I have seen the temperature-not wind chill, drop to –26F in 1983. This was a cold winter; I do not remember the wind chill factor, as I was too busy keeping us warm. There are some interesting facts concerning keeping warm. I want to address warmth for the younger readers; a wood stove ensconces older readers.
Let us start with basic warmth before technology entered our lives. Nothing beats the warmth of a big wood fired kitchen stove where you can open the oven and prop your feet up on the open door till your socks steam. Those days are largely gone. Wood stoves are now considered environmental hazards and the sale of wood stoves is doomed to failure. So if you inherit a wood stove-treasure it.
All heating stoves, be it wood, oil, propane or kerosene located in a house have some sort of chimney. I have written about building brick and tile chimneys inside the house (best) and chimneys outside on the wall (not so good). Winter wind will pull heat off the outside chimney and make it hard to draw the smoke up and out. Old time house chimneys for wood stoves were 2/3 inside the walls and the top 1/3 were outside and up. When you light your stove, fireplace, oil furnace, or propane boilers you need to gradually build up the heating of the lower part of the chimney and what is exposed to the outside will be cold and draw better. Sometimes this takes a couple of days.
Wind Chill is real. For every mile per hour wind speed striking a surface the air temperature drops ½ degree F. I cite this as an example: -10F air temperature and a 20 MPH wind; the chill is-20F. Sounds like Canada to me. You can lose your fingers in 10 minutes to frost bite, but in 6 minutes you will not feel anything anyway. Think frostbite. Autos are hard to start; children at the school bus stop freeze.
Frostbite is the freezing of your exposed body tissues. If you are not properly dressed for wind chill you can get frostbite just as well as if you are naked. Little children are at risk as their clothing is mostly poor “dress up buy me” clothing and not made for bitter winters. Let me add that fake fur, faux fur lines, or trimmed faux fur in a coat can become wet from your body giving off perspiration, or being rained on; maybe falling in the creek, and can become frozen. This further draws heat from the body. I did see one winter coat in Sportsmen Guide that had a zipper off faux fur trim on the hood. Good thinking. Old man winter cares not for style.
We live in good times! “Hot Hands”™, an orange colored packet, available in all outdoor departments of Wal*Mart, is inexpensive and offers a constant gentle heat source for toes, hands, and feet. Although not advertised the packet is an oxygen depletion packet for your survival jars and buckets to keep bugs out, or those bugs in the grains-dead. There exists at some cost battery operated heating for coats, gloves and boots. Check www. Amazon.com.

◆ **RECORDS FOR THE EXERCISE**:
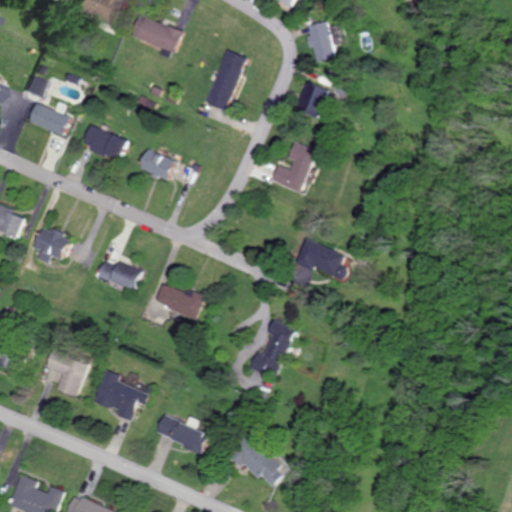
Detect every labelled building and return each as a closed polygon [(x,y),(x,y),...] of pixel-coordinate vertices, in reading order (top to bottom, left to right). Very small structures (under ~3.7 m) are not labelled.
[(76,0),(73,10),(113,25),(121,3),(113,0),(112,0),(76,0)] [(163,47),(161,54),(173,59),(184,30),(140,14),(132,36),(163,47)] [(322,62),(342,58),(335,21),(314,25),(316,35),(313,35),(315,48),(319,47),(322,62)] [(209,101),(228,109),(250,57),(230,49),(209,101)] [(26,91),(42,97),(49,82),(33,75),(26,91)] [(304,110),(325,117),(334,88),(312,82),(304,110)] [(67,104),(58,102),(56,109),(35,103),(30,124),(65,133),(69,116),(64,115),(67,104)] [(120,159),(128,139),(91,124),(83,144),(120,159)] [(277,180),(306,191),(321,150),(299,142),(293,158),(299,160),(296,170),(282,165),(277,180)] [(141,171),(172,179),(178,159),(147,150),(141,171)] [(26,215),(0,205),(0,229),(19,236),(26,215)] [(72,236),(43,227),(36,248),(43,250),(40,259),(52,262),(54,255),(65,259),(72,236)] [(301,263),(319,270),(320,267),(350,279),(355,267),(348,264),(352,255),(312,238),(301,263)] [(119,265),(104,262),(100,279),(137,287),(142,267),(119,263),(119,265)] [(157,303),(199,319),(208,298),(165,281),(157,303)] [(269,354),(260,351),(254,368),(280,377),(299,327),(277,319),(272,333),(276,334),(269,354)] [(76,396),(88,365),(54,352),(48,367),(63,373),(58,389),(76,396)] [(95,402),(118,410),(116,415),(132,420),(138,401),(147,405),(151,393),(119,381),(121,374),(107,369),(95,402)] [(204,450),(210,431),(164,416),(158,435),(204,450)] [(278,488),(288,475),(283,470),(285,467),(250,439),(236,455),(278,488)] [(12,505),(31,511),(58,511),(67,491),(53,486),(50,493),(37,488),(40,481),(24,474),(12,505)] [(117,511),(76,495),(69,511),(117,511)]
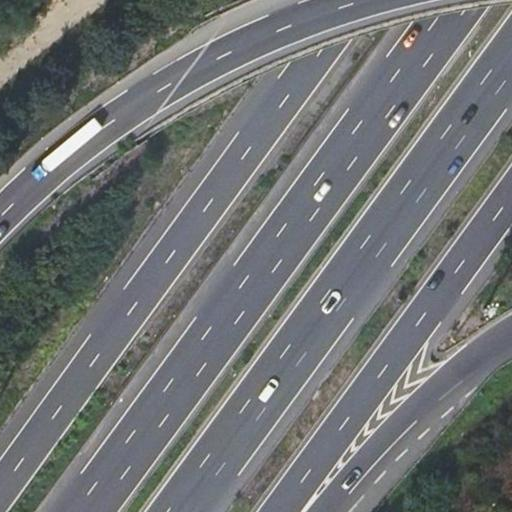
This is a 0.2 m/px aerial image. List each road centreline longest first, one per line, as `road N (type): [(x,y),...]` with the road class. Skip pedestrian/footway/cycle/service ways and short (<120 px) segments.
road 1 (motorway): [(460,0),(86,511)]
road 2 (motorway): [(357,0),(0,488)]
road 3 (motorway): [(178,511),(511,56)]
road 4 (motorway): [(343,0),(220,50),(105,119),(0,213)]
road 5 (motorway): [(278,511),(511,193)]
road 6 (motorway): [(319,511),(433,390),(511,330)]
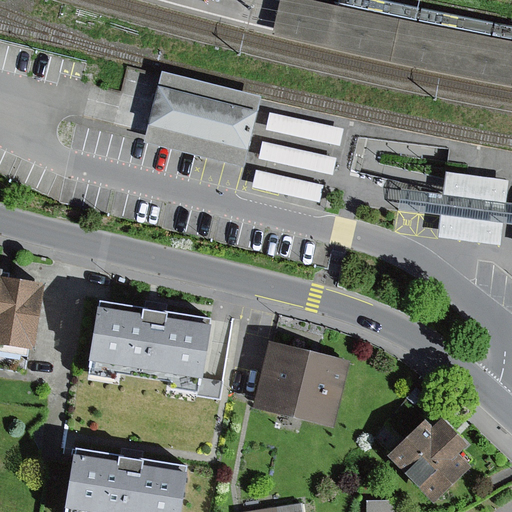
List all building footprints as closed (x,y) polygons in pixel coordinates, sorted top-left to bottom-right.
[(309,0),(279,0),(271,39),(344,56),(511,88),(511,41),(356,11),(309,0)] [(258,99),(158,76),(145,128),(245,154),(258,99)] [(342,131),(267,117),(264,133),(339,148),(342,131)] [(261,144),(257,161),(331,178),(335,161),(261,144)] [(255,174),(251,190),(318,205),(321,188),(255,174)] [(505,184),(443,176),(441,198),(503,205),(505,184)] [(396,213),(439,219),(500,226),(511,227),(511,206),(503,205),(441,198),(399,192),(396,213)] [(439,219),(436,241),(497,249),(500,226),(439,219)] [(9,261),(0,259),(0,368),(27,373),(43,276),(7,270),(9,261)] [(212,321),(101,302),(88,377),(116,382),(118,372),(170,381),(168,390),(200,395),(202,377),(212,321)] [(274,339),(258,403),(335,422),(351,358),(274,339)] [(202,377),(200,395),(221,398),(224,381),(213,379),(202,377)] [(473,439),(447,414),(438,423),(428,414),(392,451),(438,496),(472,462),(461,451),(473,439)] [(182,511),(191,466),(80,447),(68,511),(182,511)] [(399,511),(399,498),(369,499),(369,511),(399,511)] [(240,511),(239,511),(304,511),(303,502),(240,511)]
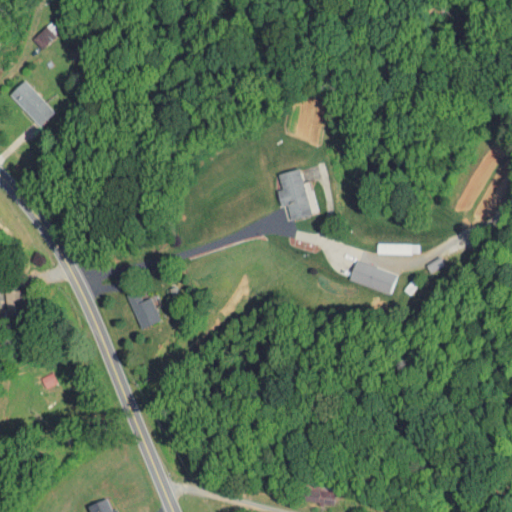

◆ **TASKS AND EXERCISES**:
a. Format the records in the stretch from the line containing "This is a 0.2" through the line containing "road 6 (motorway): [(319,511),(433,390),(511,330)]" as a two-column CSV with the columns request and answer. Give one row per request, put each field in double quotation marks, and replace line breaks with spaces.
b. Resume the text on keeping warm in bitter winters, picking up after its final sentence.

◆ **ANSWERS IN ORDER**:
a.
request,answer
"This is a 0.2 m/px aerial image. List each road centreline longest first, one per line, as `road N (type): [(x,y),...]` with the road class. Skip pedestrian/footway/cycle/service ways and short (<120 px) segments.","road 1 (motorway): [(460,0),(86,511)] road 2 (motorway): [(357,0),(0,488)] road 3 (motorway): [(178,511),(511,56)] road 4 (motorway): [(343,0),(220,50),(105,119),(0,213)] road 5 (motorway): [(278,511),(511,193)] road 6 (motorway): [(319,511),(433,390),(511,330)]"

b.
The cost of keeping warm this winter and any winter relates to your labors as well as money invested in an obsolete house heating system. I say obsolete heat system as the cost of delivered heating oil still ranges at $4.00 a gallon. An average house at 0F will burn 600 gallons a winter with an oil fired boiler with baseboard heating.
Wood seems to be the cheapest with the fireplace romance; cast iron wood stoves just require wood. Some may be extra heavy duty for coal. You can burn wood in a coal stove but not coal in a wood stove-too hot. Your wood stove once installed requires approval by your insurance company. Heed this. Well there are considerations. The most recent advance in wood heating is the outside wood stove providing either water baseboard heating or hot air. Hot air is the more inexpensive of the outdoor wood stove. The problem with the outdoor wood stove, as with all wood heating is that you have to buy wood to be delivered, or go cut wood yourself. Needless to say the distributor will deliver the outside stove to your pre-poured concrete slab, and you have to connect to the house.
My experience is that locals who are desperate for money seldom live up to their promises to deliver wood. Forestry woodcutting is very dangerous and hard work. Sometimes commercial interests can be had to deliver wood, but they are not reliable either.
So this leaves you to gather wood, and those big outdoor wood stoves EAT wood faster than you can cut it. You have to find a source to cut wood, hopefully for free as buying wood, even wood to cut yourself adds up. Figure about $100.00 a cord. Mostly wood is sold at a pickup truck load, un- stacked for about $65.00 a load.
The danger of anyone going into the brush and cutting wood is paramount. Most trees will fall-kickback, or fall down in a gully where you cannot drag them out. This requires a winch-more money- a cut logging road, a truck and young people to help. Also you need a chain saw and spare chains, maybe two saws.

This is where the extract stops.